### Provided entries

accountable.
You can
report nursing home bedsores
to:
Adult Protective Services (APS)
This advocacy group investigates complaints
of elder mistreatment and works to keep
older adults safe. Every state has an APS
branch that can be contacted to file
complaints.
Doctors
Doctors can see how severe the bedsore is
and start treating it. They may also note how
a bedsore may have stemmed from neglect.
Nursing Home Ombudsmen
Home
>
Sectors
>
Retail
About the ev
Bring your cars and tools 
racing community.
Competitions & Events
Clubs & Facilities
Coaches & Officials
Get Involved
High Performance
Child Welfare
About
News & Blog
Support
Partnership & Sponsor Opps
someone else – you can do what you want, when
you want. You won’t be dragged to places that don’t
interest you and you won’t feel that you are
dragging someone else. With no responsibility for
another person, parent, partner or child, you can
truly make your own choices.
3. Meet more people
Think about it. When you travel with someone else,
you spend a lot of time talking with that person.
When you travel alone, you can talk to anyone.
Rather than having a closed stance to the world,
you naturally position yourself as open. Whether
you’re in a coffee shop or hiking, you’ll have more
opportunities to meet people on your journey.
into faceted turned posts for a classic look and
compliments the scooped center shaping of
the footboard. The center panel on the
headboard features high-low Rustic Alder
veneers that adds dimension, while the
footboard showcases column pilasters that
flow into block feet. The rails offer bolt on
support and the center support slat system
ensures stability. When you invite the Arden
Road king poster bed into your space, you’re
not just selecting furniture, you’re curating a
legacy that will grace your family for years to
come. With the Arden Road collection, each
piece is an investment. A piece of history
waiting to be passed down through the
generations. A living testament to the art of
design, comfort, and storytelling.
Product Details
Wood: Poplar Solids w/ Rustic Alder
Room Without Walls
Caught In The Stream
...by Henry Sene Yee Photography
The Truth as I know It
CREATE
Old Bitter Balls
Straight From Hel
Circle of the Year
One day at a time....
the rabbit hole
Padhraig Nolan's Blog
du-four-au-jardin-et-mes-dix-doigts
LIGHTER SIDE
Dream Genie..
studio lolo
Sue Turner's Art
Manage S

### Task objective
Convert the text of all the records into a Markdown table with the columns "Row" and "Line", putting one line per row with its row number and leaving out blank lines.

### Solution
| Row | Line |
|---|---|
| 1 | accountable. |
| 2 | You can |
| 3 | report nursing home bedsores |
| 4 | to: |
| 5 | Adult Protective Services (APS) |
| 6 | This advocacy group investigates complaints |
| 7 | of elder mistreatment and works to keep |
| 8 | older adults safe. Every state has an APS |
| 9 | branch that can be contacted to file |
| 10 | complaints. |
| 11 | Doctors |
| 12 | Doctors can see how severe the bedsore is |
| 13 | and start treating it. They may also note how |
| 14 | a bedsore may have stemmed from neglect. |
| 15 | Nursing Home Ombudsmen |
| 16 | Home |
| 17 | > |
| 18 | Sectors |
| 19 | > |
| 20 | Retail |
| 21 | About the ev |
| 22 | Bring your cars and tools  |
| 23 | racing community. |
| 24 | Competitions & Events |
| 25 | Clubs & Facilities |
| 26 | Coaches & Officials |
| 27 | Get Involved |
| 28 | High Performance |
| 29 | Child Welfare |
| 30 | About |
| 31 | News & Blog |
| 32 | Support |
| 33 | Partnership & Sponsor Opps |
| 34 | someone else – you can do what you want, when |
| 35 | you want. You won’t be dragged to places that don’t |
| 36 | interest you and you won’t feel that you are |
| 37 | dragging someone else. With no responsibility for |
| 38 | another person, parent, partner or child, you can |
| 39 | truly make your own choices. |
| 40 | 3. Meet more people |
| 41 | Think about it. When you travel with someone else, |
| 42 | you spend a lot of time talking with that person. |
| 43 | When you travel alone, you can talk to anyone. |
| 44 | Rather than having a closed stance to the world, |
| 45 | you naturally position yourself as open. Whether |
| 46 | you’re in a coffee shop or hiking, you’ll have more |
| 47 | opportunities to meet people on your journey. |
| 48 | into faceted turned posts for a classic look and |
| 49 | compliments the scooped center shaping of |
| 50 | the footboard. The center panel on the |
| 51 | headboard features high-low Rustic Alder |
| 52 | veneers that adds dimension, while the |
| 53 | footboard showcases column pilasters that |
| 54 | flow into block feet. The rails offer bolt on |
| 55 | support and the center support slat system |
| 56 | ensures stability. When you invite the Arden |
| 57 | Road king poster bed into your space, you’re |
| 58 | not just selecting furniture, you’re curating a |
| 59 | legacy that will grace your family for years to |
| 60 | come. With the Arden Road collection, each |
| 61 | piece is an investment. A piece of history |
| 62 | waiting to be passed down through the |
| 63 | generations. A living testament to the art of |
| 64 | design, comfort, and storytelling. |
| 65 | Product Details |
| 66 | Wood: Poplar Solids w/ Rustic Alder |
| 67 | Room Without Walls |
| 68 | Caught In The Stream |
| 69 | ...by Henry Sene Yee Photography |
| 70 | The Truth as I know It |
| 71 | CREATE |
| 72 | Old Bitter Balls |
| 73 | Straight From Hel |
| 74 | Circle of the Year |
| 75 | One day at a time.... |
| 76 | the rabbit hole |
| 77 | Padhraig Nolan's Blog |
| 78 | du-four-au-jardin-et-mes-dix-doigts |
| 79 | LIGHTER SIDE |
| 80 | Dream Genie.. |
| 81 | studio lolo |
| 82 | Sue Turner's Art |
| 83 | Manage S |